··· Given text ···

Such officers and agents shall have such duties and shall hold their offices for
such terms as may be prescribed by the Board or by the appointing authority.

     Section 2.  Resignations.  Any officer of the Corporation may resign at any
                 ------------
time by giving written notice of resignation to the Board, the Chairman of the
Board, the President or Secretary of the Corporation.  Any such resignation
shall take effect at the time specified therein or, if the time when it shall
become effective shall not be specified therein, immediately upon its receipt;
and, unless otherwise specified therein, the acceptance of such resignation
shall be necessary to make it effective.

     Section 3.  Removal of Officer, Agent or Employee.  Any officer, agent or
                 -------------------------------------
employee of the Corporation may be removed by the Board of Directors with or
without cause at any time, and the Board may delegate such power of removal as
to agents and employees not elected or appointed by the Board of Directors.
Such removal shall be without prejudice to such person's contract rights, if
any, but the appointment of any person as an officer, agent or employee of the
Corporation shall not of itself create contract rights.

     Section 4.  Vacancies.  A vacancy in any office, whether arising from
                 ---------
death, resignation, removal or any other cause, may be filled for the unexpired
portion of the term of the office which shall be vacant, in the manner
prescribed in these By-Laws for the regular election or appointment to such
office.

     Section 5.  Compensation.  The compensation of the officers of the
                 ------------
Corporation shall be fixed by the Board of Directors, but this power may be
delegated to any officer in respect of other officers under his control.

     Section 6.  Bonds or Other Security.  If required by the Board, any
                 -----------------------
officer, agent or employee of the Corporation shall give a bond or other
security for the faithful performance of his duties, in such amount and with
such surety or sureties as the Board may require.

···

Exercise 1:
Answer these questions about the bylaws text:
(a) To whom can an officer give written notice of resignation?
(b) Who fixes the compensation of the officers?
(c) For what portion of the term can a vacancy in an office be filled?
Exercise 2: Please carry the bylaws text forward from the end of its last section.

··· Provided records ···

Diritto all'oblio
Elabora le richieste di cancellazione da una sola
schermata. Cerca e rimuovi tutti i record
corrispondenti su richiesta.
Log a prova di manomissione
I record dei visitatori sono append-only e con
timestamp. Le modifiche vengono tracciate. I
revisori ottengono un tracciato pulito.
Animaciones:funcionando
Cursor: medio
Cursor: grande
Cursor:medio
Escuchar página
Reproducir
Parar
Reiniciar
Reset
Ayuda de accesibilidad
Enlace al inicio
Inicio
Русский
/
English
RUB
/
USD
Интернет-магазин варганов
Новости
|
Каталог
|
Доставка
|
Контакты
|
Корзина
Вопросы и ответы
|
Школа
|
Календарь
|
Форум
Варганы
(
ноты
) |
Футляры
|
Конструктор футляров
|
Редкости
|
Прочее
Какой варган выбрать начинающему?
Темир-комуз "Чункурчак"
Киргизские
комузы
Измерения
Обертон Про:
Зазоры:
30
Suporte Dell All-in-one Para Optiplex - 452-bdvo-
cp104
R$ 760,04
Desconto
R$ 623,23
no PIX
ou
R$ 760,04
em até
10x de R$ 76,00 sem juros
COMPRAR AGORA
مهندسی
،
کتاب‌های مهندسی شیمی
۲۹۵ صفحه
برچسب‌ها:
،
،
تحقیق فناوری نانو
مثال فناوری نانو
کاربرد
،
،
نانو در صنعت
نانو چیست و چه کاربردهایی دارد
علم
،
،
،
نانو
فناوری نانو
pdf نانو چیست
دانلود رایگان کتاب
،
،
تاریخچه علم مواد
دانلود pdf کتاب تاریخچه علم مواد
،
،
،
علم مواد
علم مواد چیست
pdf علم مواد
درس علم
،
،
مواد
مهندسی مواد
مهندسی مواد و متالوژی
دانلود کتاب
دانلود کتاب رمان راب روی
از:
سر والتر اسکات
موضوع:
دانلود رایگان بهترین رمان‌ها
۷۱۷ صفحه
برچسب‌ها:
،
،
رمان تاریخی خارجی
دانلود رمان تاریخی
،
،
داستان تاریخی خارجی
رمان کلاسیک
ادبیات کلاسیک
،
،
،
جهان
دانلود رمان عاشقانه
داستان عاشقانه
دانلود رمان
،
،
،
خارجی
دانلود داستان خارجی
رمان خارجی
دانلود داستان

···

Expected answer 1:
(a) The Board, the Chairman of the Board, the President or the Secretary of the Corporation.
(b) The Board of Directors.
(c) The unexpired portion of the term of the vacant office.

Expected answer 2:
     Section 7.  President.  The President of the Corporation shall be the chief
                 ---------
executive officer of the Corporation.  In the absence of the Chairman of the
Board (or if there be none), he shall preside at all meetings of the
stockholders and of the Board Directors.  He shall have, subject to the control
of the

                                       9
<PAGE>

Board of Directors, general charge of the business and affairs of the
Corporation. He may employ and discharge employees and agents of the
Corporation, except such as shall be appointed by the Board, and he may delegate
these powers.

     Section 8.  Vice President.  Each Vice President of the Corporation shall
                 --------------
have such powers and perform such duties as the Board of Directors or the
President of the Corporation may from time to time prescribe.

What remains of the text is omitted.